DOCUMENT EXCERPT below:

Personally if serious about selling carving blocks you must grade in my opinion, as mentioned above. Individuals aren't going to pay a solid price for possibly compromised pieces. Most basswood carving guys don't want character, knots, cracks or defects they are wanting an easy to carve piece of wood.

The pieces you show for example I would have to worry about where the defect runs and how to avoid it. That said not like basswood is terribly expensive so not a deal breaker for many. Likely easier to sell that sort of wood in package deals. If I were looking for a specific block for a project I wouldn't purposely select a piece with known defects. I have also cut those areas out and glued good wood back in on some pieces. More common in guys that carve fish then they will bondo the seams and sand smooth. Just extra work however.

Now not for sure the prices of basswood really warrant spending a lot of time on your part getting Grade A stock but could be wrong since it has been years since I last had to buy any.

Sizes…really any are fine. Guys like different things. I have used a lot of basswood over the years on making fishing lures so thinner stock will move also either to small time hobby builders or more serious guys that have small scale production settings. They will have specific size requests because of how their machinery is set up.


----------



## John Smith_inFL

another note: there are different styles of carvers that require different 
sizes of wood. the standard short blocks are not for everyone.
Chip Carvers need wide wood: 1/4 - 1" thick
Sign Carvers need the same: 1 - 1.5" thick
Relief Carvers need wood that is 1 - 2" thick
and In the Round Carvers need the "blocks" of all sizes.

End of DOCUMENT EXCERPT.

WORK ITEM A: Decide whether each statement agrees with the thread on selling basswood carving blocks. (i) Relief carvers need wood 1 to 2 inches thick. (ii) Most basswood carvers want pieces with character and knots. (iii) The writer bought basswood recently. Answer yes or no for each and quote the deciding words.

LISTED ENTRIES below:

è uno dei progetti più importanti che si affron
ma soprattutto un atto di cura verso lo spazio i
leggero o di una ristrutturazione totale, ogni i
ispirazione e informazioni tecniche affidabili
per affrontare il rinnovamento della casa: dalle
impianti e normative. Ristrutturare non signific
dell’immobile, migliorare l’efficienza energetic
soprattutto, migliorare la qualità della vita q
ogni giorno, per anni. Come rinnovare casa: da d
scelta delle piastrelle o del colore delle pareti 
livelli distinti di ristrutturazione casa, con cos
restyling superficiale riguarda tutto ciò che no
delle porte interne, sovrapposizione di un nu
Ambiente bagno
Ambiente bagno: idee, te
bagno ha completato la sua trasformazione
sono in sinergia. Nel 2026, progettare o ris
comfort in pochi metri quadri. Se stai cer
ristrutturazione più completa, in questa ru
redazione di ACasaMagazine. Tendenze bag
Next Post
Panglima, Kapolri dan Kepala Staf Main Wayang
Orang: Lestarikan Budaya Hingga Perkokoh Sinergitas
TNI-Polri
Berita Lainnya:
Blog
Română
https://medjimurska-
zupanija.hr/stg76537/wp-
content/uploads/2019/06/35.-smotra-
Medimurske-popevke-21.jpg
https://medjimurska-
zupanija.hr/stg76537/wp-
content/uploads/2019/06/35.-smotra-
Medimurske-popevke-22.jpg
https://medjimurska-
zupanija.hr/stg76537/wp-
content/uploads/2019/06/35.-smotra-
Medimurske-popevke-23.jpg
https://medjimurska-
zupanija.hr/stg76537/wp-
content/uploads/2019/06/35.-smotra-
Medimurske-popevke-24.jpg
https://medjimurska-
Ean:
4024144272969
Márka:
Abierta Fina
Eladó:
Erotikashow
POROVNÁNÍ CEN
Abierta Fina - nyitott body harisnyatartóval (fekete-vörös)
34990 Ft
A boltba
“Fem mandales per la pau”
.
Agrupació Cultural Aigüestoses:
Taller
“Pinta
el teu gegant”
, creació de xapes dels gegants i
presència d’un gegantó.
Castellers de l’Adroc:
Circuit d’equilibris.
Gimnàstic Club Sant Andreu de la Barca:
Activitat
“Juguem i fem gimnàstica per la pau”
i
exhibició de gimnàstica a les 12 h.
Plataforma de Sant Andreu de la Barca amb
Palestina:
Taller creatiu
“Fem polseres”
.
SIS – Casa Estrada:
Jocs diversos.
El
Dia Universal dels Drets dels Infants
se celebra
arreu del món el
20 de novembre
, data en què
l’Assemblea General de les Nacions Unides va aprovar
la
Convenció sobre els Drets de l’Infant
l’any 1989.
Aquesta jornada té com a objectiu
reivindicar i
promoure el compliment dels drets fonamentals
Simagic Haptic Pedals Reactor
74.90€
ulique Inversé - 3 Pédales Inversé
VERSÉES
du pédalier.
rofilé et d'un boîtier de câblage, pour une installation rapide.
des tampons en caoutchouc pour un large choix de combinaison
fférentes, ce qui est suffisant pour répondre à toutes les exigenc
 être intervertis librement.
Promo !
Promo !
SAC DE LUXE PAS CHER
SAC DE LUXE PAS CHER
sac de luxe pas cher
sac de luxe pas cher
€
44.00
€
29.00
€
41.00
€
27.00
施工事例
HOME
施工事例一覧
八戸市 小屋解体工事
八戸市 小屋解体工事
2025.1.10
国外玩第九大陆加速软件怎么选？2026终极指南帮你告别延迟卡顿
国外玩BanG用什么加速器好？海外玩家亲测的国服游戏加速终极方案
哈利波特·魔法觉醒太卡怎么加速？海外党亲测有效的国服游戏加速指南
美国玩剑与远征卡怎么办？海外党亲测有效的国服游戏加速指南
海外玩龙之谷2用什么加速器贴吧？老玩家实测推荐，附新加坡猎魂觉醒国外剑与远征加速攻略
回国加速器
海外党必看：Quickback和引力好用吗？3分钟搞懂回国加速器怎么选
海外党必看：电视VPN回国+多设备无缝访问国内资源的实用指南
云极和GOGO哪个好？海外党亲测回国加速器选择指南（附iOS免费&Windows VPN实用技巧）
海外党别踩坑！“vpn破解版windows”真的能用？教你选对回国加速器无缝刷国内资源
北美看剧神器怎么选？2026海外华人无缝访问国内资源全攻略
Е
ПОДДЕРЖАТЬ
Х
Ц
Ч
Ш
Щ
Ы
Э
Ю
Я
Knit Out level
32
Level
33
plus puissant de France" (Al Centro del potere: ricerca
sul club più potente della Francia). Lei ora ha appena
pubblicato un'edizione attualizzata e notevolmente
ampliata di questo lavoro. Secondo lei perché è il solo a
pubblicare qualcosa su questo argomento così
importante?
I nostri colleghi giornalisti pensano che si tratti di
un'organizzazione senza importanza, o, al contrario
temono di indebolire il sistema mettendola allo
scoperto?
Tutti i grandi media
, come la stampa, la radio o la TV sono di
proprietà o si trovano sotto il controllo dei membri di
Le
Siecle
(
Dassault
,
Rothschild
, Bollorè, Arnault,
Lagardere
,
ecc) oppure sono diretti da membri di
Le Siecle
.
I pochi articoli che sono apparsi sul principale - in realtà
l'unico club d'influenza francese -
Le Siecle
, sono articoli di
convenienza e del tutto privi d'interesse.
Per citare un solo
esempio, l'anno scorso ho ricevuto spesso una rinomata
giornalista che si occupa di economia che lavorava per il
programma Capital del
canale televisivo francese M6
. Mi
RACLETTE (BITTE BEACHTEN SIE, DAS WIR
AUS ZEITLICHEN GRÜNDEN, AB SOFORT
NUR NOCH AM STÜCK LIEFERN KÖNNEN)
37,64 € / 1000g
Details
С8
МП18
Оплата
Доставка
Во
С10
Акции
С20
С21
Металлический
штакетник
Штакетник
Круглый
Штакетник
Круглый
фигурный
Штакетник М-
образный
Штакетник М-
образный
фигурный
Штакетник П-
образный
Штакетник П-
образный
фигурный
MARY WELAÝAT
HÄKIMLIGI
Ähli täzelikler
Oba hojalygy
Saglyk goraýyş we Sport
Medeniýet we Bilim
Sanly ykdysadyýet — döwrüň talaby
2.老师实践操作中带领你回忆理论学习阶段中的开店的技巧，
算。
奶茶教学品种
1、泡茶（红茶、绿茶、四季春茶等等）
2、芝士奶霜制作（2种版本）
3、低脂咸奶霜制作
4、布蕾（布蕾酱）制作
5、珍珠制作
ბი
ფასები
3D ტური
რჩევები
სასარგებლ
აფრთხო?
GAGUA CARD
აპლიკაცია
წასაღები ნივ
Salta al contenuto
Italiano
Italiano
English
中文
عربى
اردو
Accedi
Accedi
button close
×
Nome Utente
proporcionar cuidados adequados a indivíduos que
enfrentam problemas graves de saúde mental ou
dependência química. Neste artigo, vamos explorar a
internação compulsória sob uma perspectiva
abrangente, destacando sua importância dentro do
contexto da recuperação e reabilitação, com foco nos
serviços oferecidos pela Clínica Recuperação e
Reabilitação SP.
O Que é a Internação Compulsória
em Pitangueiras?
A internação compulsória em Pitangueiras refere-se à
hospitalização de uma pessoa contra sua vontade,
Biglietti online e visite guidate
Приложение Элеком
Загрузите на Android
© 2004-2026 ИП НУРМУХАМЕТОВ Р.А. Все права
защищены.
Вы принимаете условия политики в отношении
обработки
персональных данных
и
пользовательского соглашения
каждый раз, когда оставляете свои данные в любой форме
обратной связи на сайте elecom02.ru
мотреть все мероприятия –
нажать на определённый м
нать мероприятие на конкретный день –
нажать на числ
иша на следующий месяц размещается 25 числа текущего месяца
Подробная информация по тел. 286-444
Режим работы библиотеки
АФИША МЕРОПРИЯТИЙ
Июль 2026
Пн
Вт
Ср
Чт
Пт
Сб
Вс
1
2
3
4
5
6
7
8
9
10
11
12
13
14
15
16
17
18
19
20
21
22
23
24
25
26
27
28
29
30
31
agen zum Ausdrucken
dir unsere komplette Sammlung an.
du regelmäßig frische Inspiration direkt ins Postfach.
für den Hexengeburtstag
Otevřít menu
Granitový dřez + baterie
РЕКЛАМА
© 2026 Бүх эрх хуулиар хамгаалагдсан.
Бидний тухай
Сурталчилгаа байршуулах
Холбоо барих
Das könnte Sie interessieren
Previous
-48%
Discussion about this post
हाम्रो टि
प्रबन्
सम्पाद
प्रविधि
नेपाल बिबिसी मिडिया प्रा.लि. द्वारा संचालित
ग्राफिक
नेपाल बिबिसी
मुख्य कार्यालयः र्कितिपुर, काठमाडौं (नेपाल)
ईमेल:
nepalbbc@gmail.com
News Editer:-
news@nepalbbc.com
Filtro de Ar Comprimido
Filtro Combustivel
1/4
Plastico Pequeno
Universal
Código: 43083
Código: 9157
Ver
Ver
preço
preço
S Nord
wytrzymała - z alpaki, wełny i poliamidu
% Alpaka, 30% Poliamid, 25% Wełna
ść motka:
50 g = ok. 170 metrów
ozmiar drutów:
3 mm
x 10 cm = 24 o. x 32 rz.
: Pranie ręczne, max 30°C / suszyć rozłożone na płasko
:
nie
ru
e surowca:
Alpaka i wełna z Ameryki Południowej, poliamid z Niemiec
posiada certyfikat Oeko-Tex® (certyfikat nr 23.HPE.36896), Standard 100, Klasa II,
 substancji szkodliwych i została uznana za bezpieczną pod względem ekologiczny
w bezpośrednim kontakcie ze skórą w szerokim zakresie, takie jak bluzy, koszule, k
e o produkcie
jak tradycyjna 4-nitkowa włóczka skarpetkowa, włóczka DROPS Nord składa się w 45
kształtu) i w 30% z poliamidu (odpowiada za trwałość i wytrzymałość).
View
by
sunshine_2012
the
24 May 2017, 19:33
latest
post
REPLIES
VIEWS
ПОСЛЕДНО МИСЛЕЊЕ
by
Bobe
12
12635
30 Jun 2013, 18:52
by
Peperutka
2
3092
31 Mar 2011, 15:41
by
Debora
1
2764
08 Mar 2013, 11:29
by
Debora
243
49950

End of LISTED ENTRIES.

WORK ITEM B: Collect every line of the records that contains the word "soprattutto". Case counts.

EXPECTED OUTPUT A:
(i) Yes: "Relief Carvers need wood that is 1 - 2" thick"
(ii) No: "Most basswood carving guys don't want character, knots, cracks or defects"
(iii) No: "it has been years since I last had to buy any"

EXPECTED OUTPUT B:
ma soprattutto un atto di cura verso lo spazio i
soprattutto, migliorare la qualità della vita q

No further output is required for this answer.